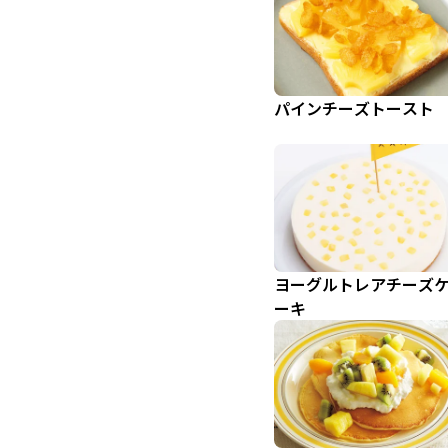
パインチーズトースト
ヨーグルトレアチーズ
ーキ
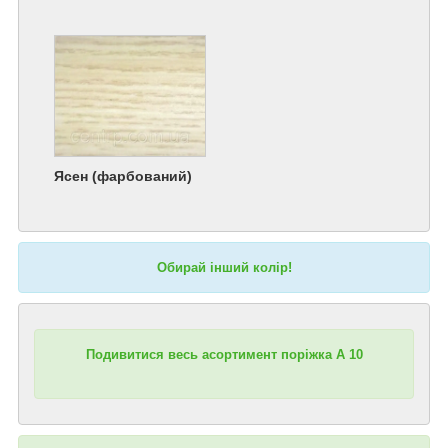
Ясен (фарбований)
Обирай інший колір!
Подивитися весь асортимент поріжка А 10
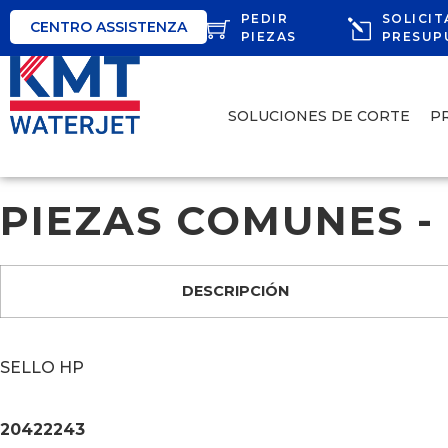
PEDIR
SOLICIT
CENTRO ASSISTENZA
PIEZAS
PRESUP
SOLUCIONES DE CORTE
P
PIEZAS COMUNES - S
DESCRIPCIÓN
SELLO HP
20422243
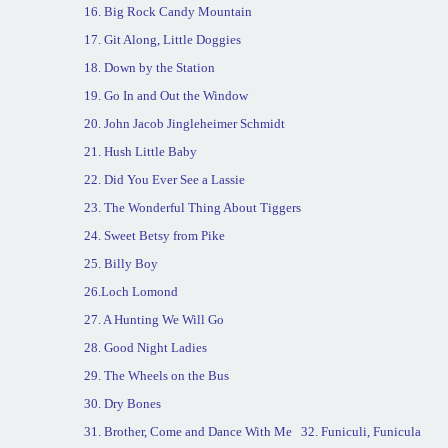
16. Big
Rock
Candy
Mountain
17. Git Along, Little Doggies
18. Down by the Station
19. Go In and Out the Window
20. John Jacob Jingleheimer Schmidt
21. Hush Little Baby
22. Did You Ever See a Lassie
23. The Wonderful Thing About Tiggers
24. Sweet Betsy from Pike
25. Billy Boy
26.
Loch Lomond
27. A Hunting We Will Go
28. Good Night Ladies
29. The Wheels on the Bus
30. Dry Bones
31. Brother, Come and Dance With Me
32. Funiculi, Funicula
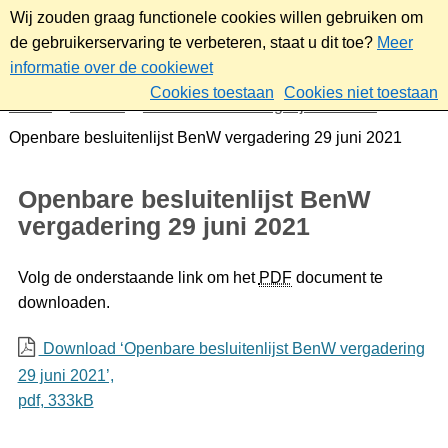
Wij zouden graag functionele cookies willen gebruiken om
de gebruikerservaring te verbeteren, staat u dit toe?
Meer
informatie over de cookiewet
Cookies toestaan
Cookies niet toestaan
Home
Bestuur
Gemeenteraad/Dagelijks bestuur
Openbare besluitenlijst BenW vergadering 29 juni 2021
Openbare besluitenlijst BenW
vergadering 29 juni 2021
Volg de onderstaande link om het
PDF
document te
downloaden.
Download ‘Openbare besluitenlijst BenW vergadering
29 juni 2021’,
pdf
, 333kB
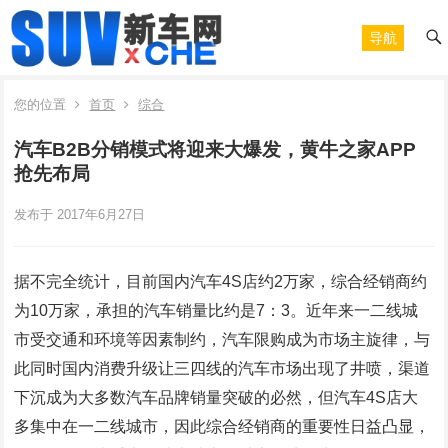
导航
您的位置
首页
综合
汽车B2B分销模式将迎来大爆发，黄牛之家APP
抢先布局
发布于 2017年6月27日
据不完全统计，目前国内汽车4S店约2万家，综合经销商约
为10万家，承担的汽车销量比约是7：3。近年来一二线城
市受交通和环境等因素制约，汽车限购成为市场主旋律，与
此同时国内消费升级让三四线的汽车市场出现了井喷，渠道
下沉成为大多数汽车品牌销量突破的必然，但汽车4S店大
多集中在一二线城市，因此综合经销商的重要性日益凸显，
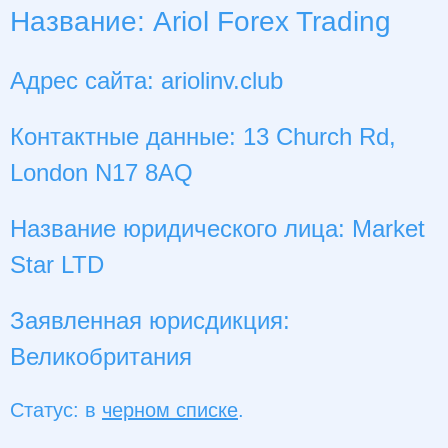
Название: Ariol Forex Trading
Адрес сайта: ariolinv.club
Контактные данные: 13 Church Rd,
London N17 8AQ
Название юридического лица: Market
Star LTD
Заявленная юрисдикция:
Великобритания
Статус: в
черном списке
.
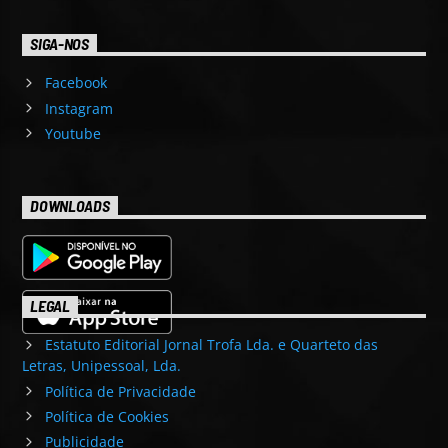
SIGA-NOS
Facebook
Instagram
Youtube
DOWNLOADS
LEGAL
Estatuto Editorial Jornal Trofa Lda. e Quarteto das
Letras, Unipessoal, Lda.
Política de Privacidade
Política de Cookies
Publicidade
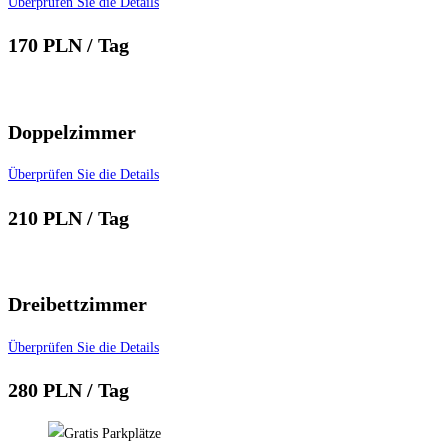
Überprüfen Sie die Details
170
PLN / Tag
Doppelzimmer
Überprüfen Sie die Details
210
PLN / Tag
Dreibettzimmer
Überprüfen Sie die Details
280
PLN / Tag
····················
• **ASSIGNED TASK**:
Extract every line from the items above that contains the word "Política".

• **TASK SOLUTION**:
Política de Privacidade
Política de Cookies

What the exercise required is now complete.